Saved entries
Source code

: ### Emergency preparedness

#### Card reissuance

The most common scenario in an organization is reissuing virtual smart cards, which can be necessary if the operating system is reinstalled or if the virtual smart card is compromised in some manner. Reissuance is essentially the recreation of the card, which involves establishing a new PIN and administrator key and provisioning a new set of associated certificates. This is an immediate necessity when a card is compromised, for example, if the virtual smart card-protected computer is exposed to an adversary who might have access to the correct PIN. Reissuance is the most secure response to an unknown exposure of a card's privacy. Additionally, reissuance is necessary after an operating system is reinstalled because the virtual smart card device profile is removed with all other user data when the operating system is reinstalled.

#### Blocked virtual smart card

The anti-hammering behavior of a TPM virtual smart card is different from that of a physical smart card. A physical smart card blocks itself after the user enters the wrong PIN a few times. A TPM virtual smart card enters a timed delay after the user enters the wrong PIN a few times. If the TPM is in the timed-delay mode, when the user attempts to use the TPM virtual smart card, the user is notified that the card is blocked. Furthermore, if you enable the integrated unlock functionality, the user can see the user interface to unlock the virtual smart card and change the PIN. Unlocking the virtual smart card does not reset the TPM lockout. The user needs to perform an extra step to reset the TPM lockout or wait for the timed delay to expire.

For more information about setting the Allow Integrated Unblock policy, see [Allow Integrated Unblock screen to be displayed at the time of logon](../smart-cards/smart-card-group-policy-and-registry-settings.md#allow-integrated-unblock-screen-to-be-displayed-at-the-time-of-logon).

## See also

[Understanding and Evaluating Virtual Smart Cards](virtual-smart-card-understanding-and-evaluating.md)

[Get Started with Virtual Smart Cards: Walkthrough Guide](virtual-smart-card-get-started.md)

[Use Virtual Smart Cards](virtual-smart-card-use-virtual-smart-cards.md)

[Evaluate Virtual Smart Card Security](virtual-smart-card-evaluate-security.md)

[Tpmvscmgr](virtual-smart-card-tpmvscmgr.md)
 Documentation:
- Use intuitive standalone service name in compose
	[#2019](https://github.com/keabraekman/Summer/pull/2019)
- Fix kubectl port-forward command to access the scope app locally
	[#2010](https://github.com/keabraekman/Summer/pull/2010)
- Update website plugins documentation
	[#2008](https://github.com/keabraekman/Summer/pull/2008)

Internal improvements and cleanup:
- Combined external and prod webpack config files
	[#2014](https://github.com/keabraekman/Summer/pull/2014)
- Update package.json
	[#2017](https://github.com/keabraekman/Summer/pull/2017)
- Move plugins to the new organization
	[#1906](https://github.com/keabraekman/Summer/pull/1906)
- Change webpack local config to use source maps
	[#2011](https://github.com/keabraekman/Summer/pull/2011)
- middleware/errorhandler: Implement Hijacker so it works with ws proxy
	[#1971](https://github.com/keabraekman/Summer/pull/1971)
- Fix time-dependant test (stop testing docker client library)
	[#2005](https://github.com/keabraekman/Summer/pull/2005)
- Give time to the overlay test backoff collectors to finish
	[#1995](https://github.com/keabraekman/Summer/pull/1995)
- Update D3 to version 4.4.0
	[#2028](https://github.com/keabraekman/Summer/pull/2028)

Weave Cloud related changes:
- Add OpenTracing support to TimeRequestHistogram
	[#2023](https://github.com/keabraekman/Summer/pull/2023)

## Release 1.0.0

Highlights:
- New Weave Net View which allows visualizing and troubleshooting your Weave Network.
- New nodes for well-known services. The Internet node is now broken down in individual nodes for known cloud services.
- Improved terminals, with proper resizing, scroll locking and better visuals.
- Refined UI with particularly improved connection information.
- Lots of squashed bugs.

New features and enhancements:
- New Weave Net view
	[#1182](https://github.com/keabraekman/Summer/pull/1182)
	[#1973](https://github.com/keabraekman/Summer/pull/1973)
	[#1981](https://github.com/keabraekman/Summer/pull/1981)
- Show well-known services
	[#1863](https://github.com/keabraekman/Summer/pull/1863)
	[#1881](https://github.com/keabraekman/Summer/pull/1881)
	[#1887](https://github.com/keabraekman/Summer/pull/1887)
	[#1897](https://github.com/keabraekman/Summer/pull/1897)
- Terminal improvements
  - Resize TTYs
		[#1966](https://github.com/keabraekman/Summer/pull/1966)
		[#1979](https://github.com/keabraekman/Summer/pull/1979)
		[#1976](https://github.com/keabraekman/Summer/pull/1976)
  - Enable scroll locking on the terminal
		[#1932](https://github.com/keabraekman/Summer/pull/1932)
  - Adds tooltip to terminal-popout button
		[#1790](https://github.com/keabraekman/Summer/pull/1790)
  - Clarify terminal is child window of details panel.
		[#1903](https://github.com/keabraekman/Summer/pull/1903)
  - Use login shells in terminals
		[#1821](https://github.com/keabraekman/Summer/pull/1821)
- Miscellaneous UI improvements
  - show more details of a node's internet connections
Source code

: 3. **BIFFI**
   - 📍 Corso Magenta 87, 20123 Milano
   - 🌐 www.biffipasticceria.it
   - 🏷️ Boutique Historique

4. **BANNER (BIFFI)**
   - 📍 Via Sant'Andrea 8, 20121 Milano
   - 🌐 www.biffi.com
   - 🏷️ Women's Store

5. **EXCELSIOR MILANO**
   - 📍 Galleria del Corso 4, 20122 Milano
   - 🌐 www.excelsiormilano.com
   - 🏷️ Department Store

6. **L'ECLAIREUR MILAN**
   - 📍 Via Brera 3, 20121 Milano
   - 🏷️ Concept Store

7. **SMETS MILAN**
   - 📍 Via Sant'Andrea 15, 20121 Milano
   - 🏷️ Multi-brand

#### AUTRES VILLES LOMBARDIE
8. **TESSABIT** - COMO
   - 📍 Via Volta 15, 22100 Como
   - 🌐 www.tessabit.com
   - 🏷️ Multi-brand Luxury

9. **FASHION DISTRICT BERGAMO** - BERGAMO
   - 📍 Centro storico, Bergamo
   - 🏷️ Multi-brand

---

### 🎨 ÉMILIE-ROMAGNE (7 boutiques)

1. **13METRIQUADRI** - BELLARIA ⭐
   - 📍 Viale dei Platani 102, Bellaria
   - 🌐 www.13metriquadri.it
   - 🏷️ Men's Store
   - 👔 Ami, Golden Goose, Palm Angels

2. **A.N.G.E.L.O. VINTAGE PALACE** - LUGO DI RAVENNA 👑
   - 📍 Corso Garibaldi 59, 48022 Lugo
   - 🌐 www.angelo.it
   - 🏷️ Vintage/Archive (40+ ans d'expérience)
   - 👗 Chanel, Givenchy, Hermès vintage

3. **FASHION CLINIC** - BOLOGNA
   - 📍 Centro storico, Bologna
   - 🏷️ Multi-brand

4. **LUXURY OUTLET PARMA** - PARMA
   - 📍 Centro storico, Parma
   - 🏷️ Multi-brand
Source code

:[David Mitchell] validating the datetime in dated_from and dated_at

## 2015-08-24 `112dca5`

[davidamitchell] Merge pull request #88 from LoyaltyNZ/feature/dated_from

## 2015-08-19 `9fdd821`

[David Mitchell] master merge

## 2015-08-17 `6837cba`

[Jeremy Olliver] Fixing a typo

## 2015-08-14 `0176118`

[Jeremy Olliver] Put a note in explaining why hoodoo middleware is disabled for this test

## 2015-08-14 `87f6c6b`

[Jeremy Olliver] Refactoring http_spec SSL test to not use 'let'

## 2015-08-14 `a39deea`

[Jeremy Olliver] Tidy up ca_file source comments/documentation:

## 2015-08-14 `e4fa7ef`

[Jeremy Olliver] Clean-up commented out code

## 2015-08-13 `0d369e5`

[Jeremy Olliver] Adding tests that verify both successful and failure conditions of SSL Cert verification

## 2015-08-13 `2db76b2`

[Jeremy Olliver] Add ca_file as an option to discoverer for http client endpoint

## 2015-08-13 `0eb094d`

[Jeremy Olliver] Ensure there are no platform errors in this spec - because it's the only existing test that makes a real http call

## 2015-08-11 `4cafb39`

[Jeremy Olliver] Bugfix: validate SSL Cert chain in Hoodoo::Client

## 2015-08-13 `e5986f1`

Exercise aim: Retype the stretch of the data from the line containing "5. **EXCELSIOR MILANO**" through the line containing "- 👗 Chanel, Givenchy, Hermès vintage", with both of those lines included.

The completed task:
5. **EXCELSIOR MILANO**
   - 📍 Galleria del Corso 4, 20122 Milano
   - 🌐 www.excelsiormilano.com
   - 🏷️ Department Store

6. **L'ECLAIREUR MILAN**
   - 📍 Via Brera 3, 20121 Milano
   - 🏷️ Concept Store

7. **SMETS MILAN**
   - 📍 Via Sant'Andrea 15, 20121 Milano
   - 🏷️ Multi-brand

#### AUTRES VILLES LOMBARDIE
8. **TESSABIT** - COMO
   - 📍 Via Volta 15, 22100 Como
   - 🌐 www.tessabit.com
   - 🏷️ Multi-brand Luxury

9. **FASHION DISTRICT BERGAMO** - BERGAMO
   - 📍 Centro storico, Bergamo
   - 🏷️ Multi-brand

---

### 🎨 ÉMILIE-ROMAGNE (7 boutiques)

1. **13METRIQUADRI** - BELLARIA ⭐
   - 📍 Viale dei Platani 102, Bellaria
   - 🌐 www.13metriquadri.it
   - 🏷️ Men's Store
   - 👔 Ami, Golden Goose, Palm Angels

2. **A.N.G.E.L.O. VINTAGE PALACE** - LUGO DI RAVENNA 👑
   - 📍 Corso Garibaldi 59, 48022 Lugo
   - 🌐 www.angelo.it
   - 🏷️ Vintage/Archive (40+ ans d'expérience)
   - 👗 Chanel, Givenchy, Hermès vintage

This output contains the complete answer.